(Records drawn from a dataset)
== Segment start ==

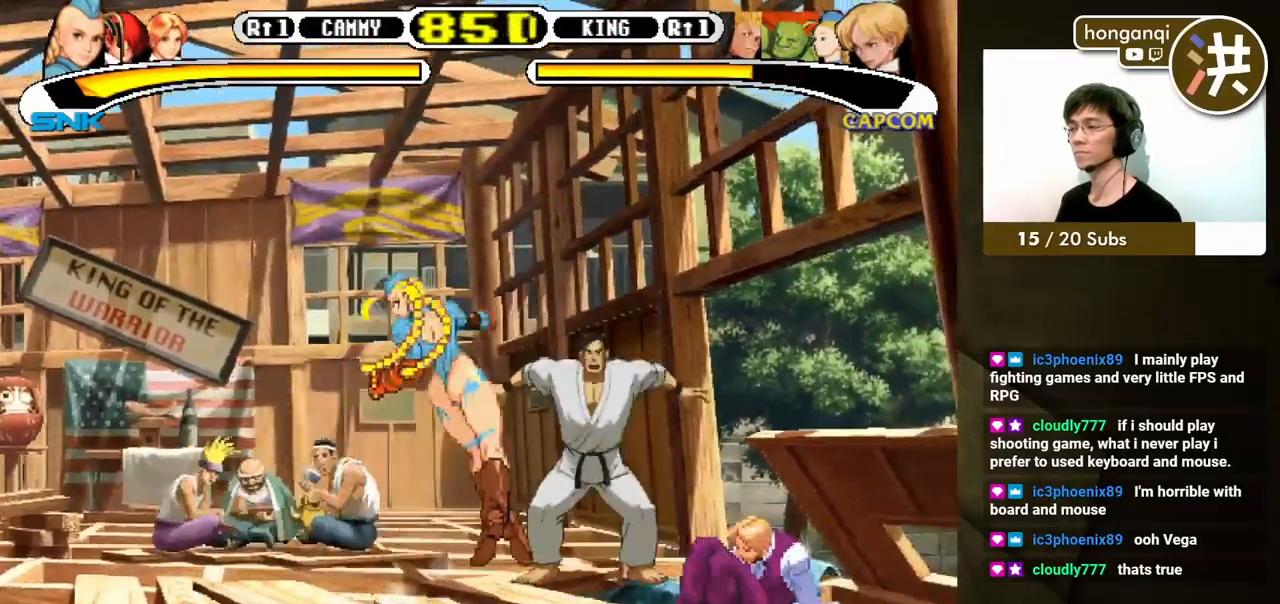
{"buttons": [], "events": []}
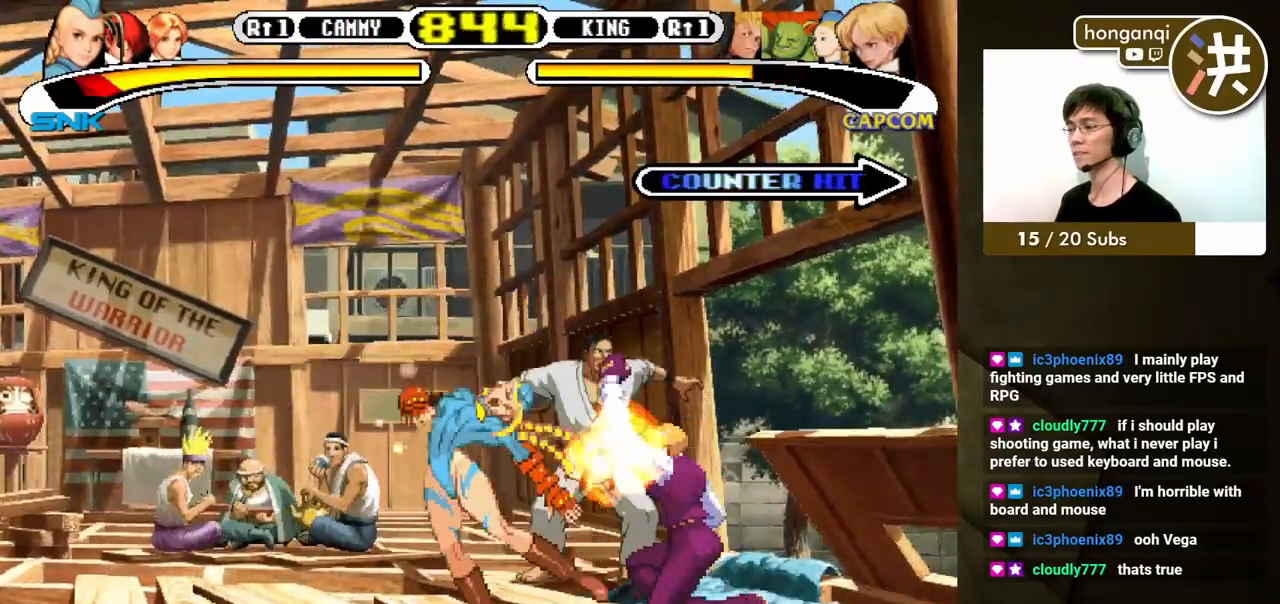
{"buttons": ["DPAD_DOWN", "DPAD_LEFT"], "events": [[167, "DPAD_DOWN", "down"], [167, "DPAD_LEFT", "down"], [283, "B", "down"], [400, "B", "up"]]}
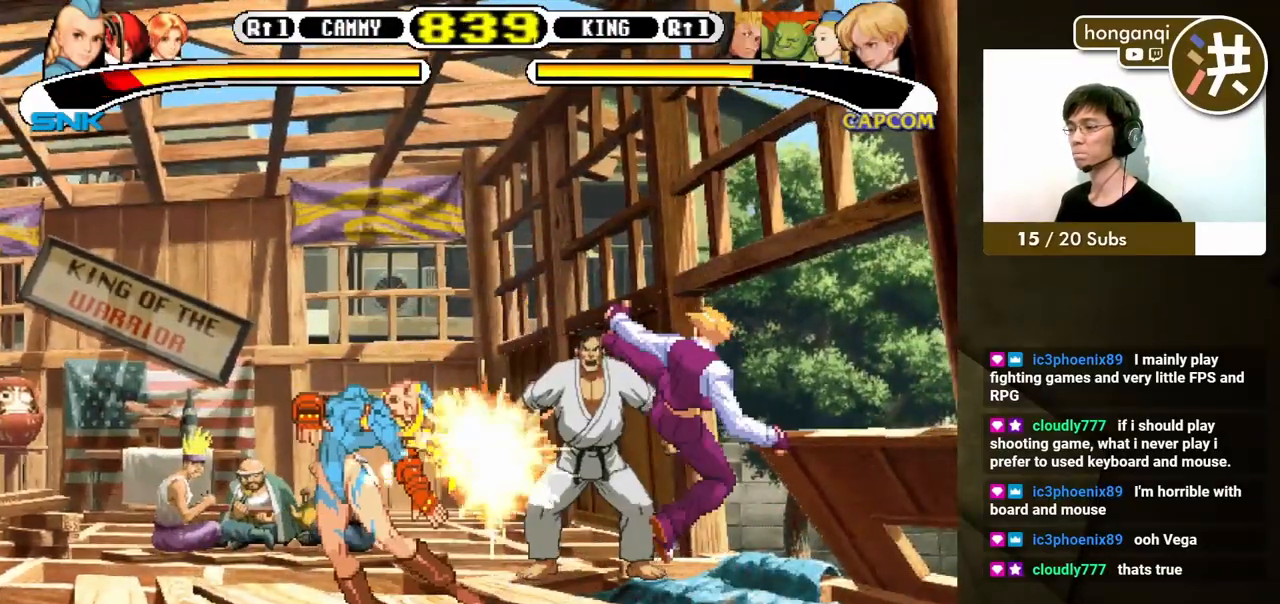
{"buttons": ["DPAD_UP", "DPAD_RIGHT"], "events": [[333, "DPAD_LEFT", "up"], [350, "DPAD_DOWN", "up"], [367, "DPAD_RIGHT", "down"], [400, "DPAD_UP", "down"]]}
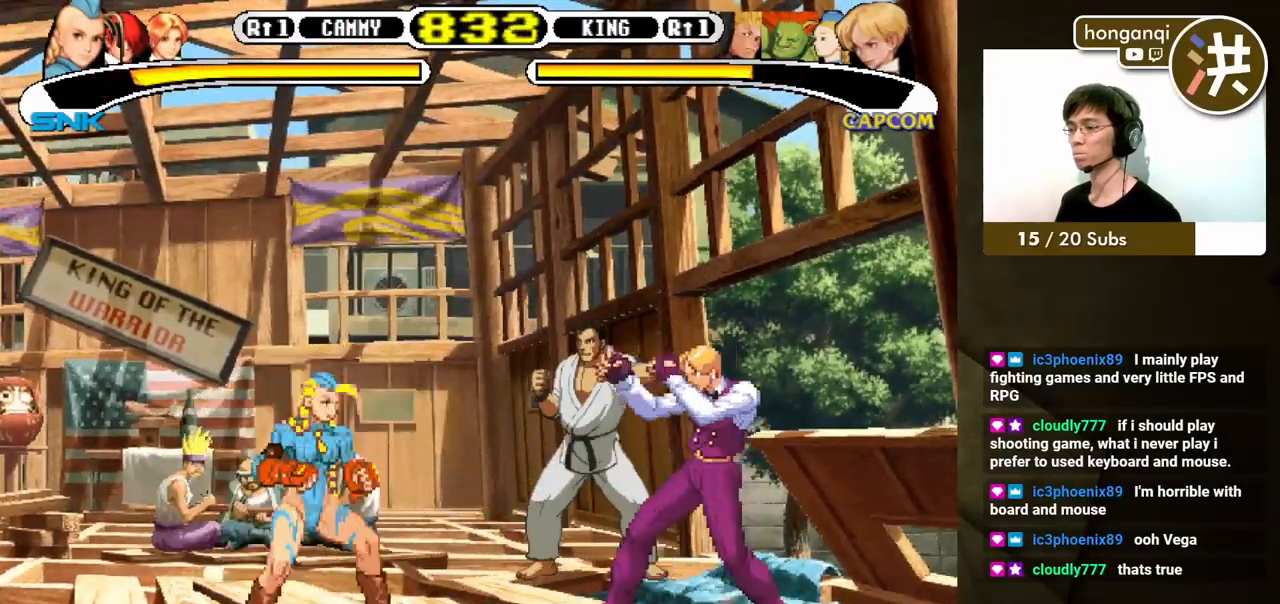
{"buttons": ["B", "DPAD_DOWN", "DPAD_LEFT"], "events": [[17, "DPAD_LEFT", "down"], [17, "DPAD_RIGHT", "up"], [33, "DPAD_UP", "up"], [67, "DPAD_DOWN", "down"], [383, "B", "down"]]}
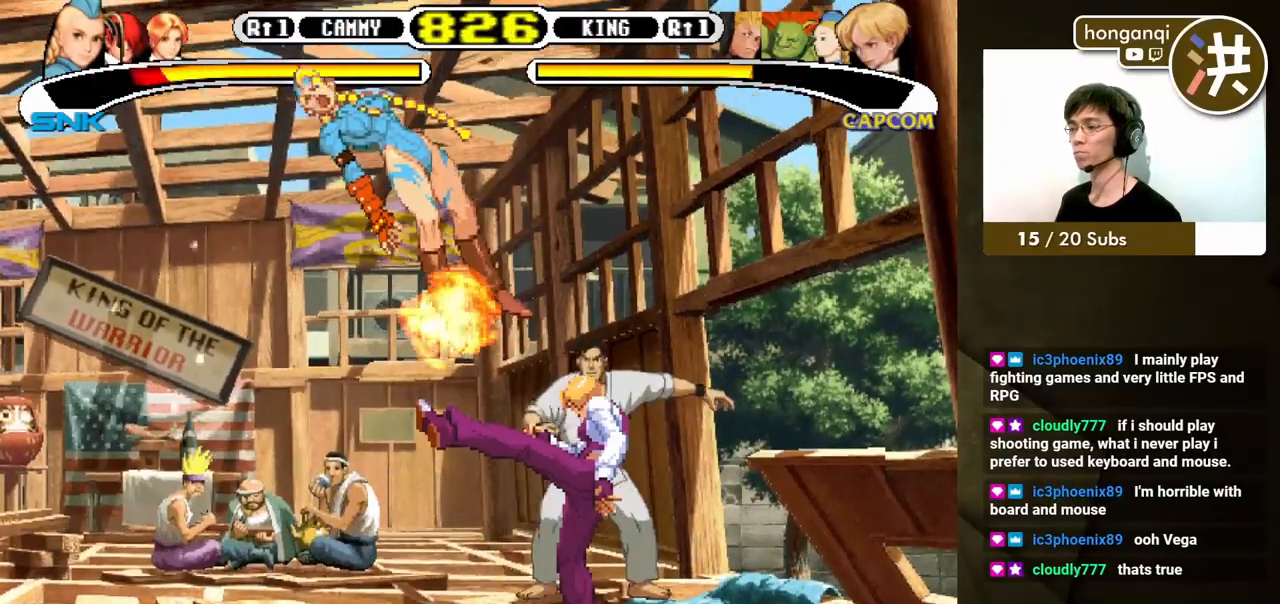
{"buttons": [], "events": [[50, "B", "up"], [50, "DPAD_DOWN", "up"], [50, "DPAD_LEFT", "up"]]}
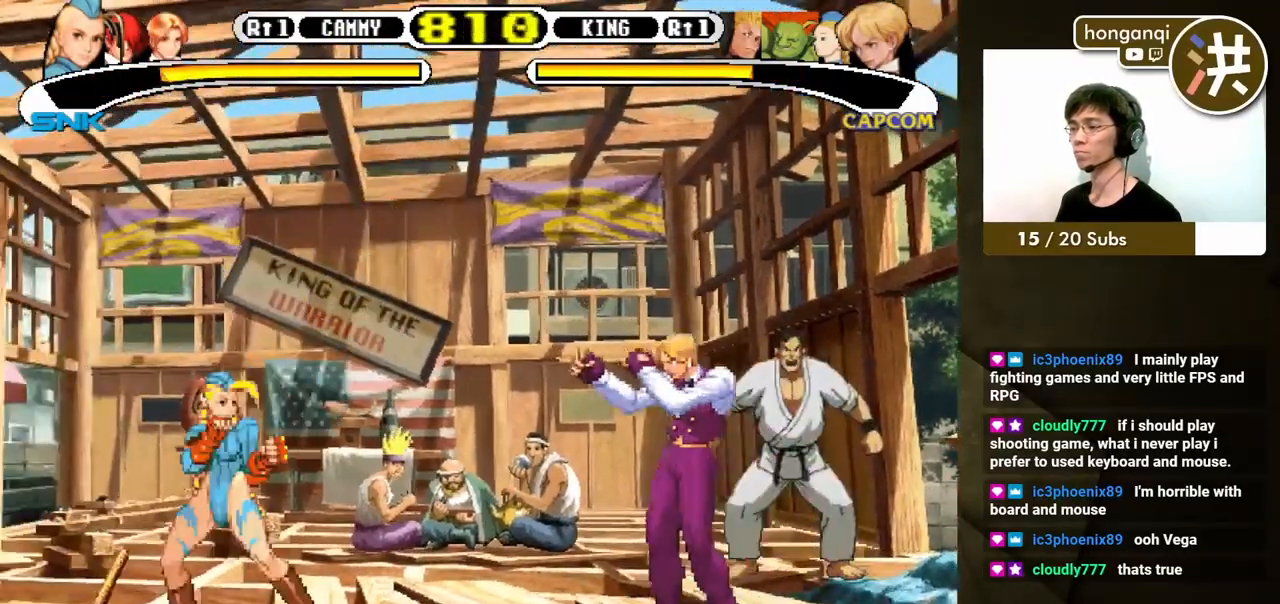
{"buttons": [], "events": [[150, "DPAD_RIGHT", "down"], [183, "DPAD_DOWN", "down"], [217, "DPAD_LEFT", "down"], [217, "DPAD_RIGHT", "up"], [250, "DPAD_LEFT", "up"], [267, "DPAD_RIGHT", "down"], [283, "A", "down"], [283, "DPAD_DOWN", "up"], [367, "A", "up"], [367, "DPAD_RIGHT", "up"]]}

== Segment end ==

- [Activity]
All records above must be copied exactly, though the pictures they hold are to be left out.

- [Completed task]
{"buttons": [], "events": []}
{"buttons": ["DPAD_DOWN", "DPAD_LEFT"], "events": [[167, "DPAD_DOWN", "down"], [167, "DPAD_LEFT", "down"], [283, "B", "down"], [400, "B", "up"]]}
{"buttons": ["DPAD_UP", "DPAD_RIGHT"], "events": [[333, "DPAD_LEFT", "up"], [350, "DPAD_DOWN", "up"], [367, "DPAD_RIGHT", "down"], [400, "DPAD_UP", "down"]]}
{"buttons": ["B", "DPAD_DOWN", "DPAD_LEFT"], "events": [[17, "DPAD_LEFT", "down"], [17, "DPAD_RIGHT", "up"], [33, "DPAD_UP", "up"], [67, "DPAD_DOWN", "down"], [383, "B", "down"]]}
{"buttons": [], "events": [[50, "B", "up"], [50, "DPAD_DOWN", "up"], [50, "DPAD_LEFT", "up"]]}
{"buttons": [], "events": [[150, "DPAD_RIGHT", "down"], [183, "DPAD_DOWN", "down"], [217, "DPAD_LEFT", "down"], [217, "DPAD_RIGHT", "up"], [250, "DPAD_LEFT", "up"], [267, "DPAD_RIGHT", "down"], [283, "A", "down"], [283, "DPAD_DOWN", "up"], [367, "A", "up"], [367, "DPAD_RIGHT", "up"]]}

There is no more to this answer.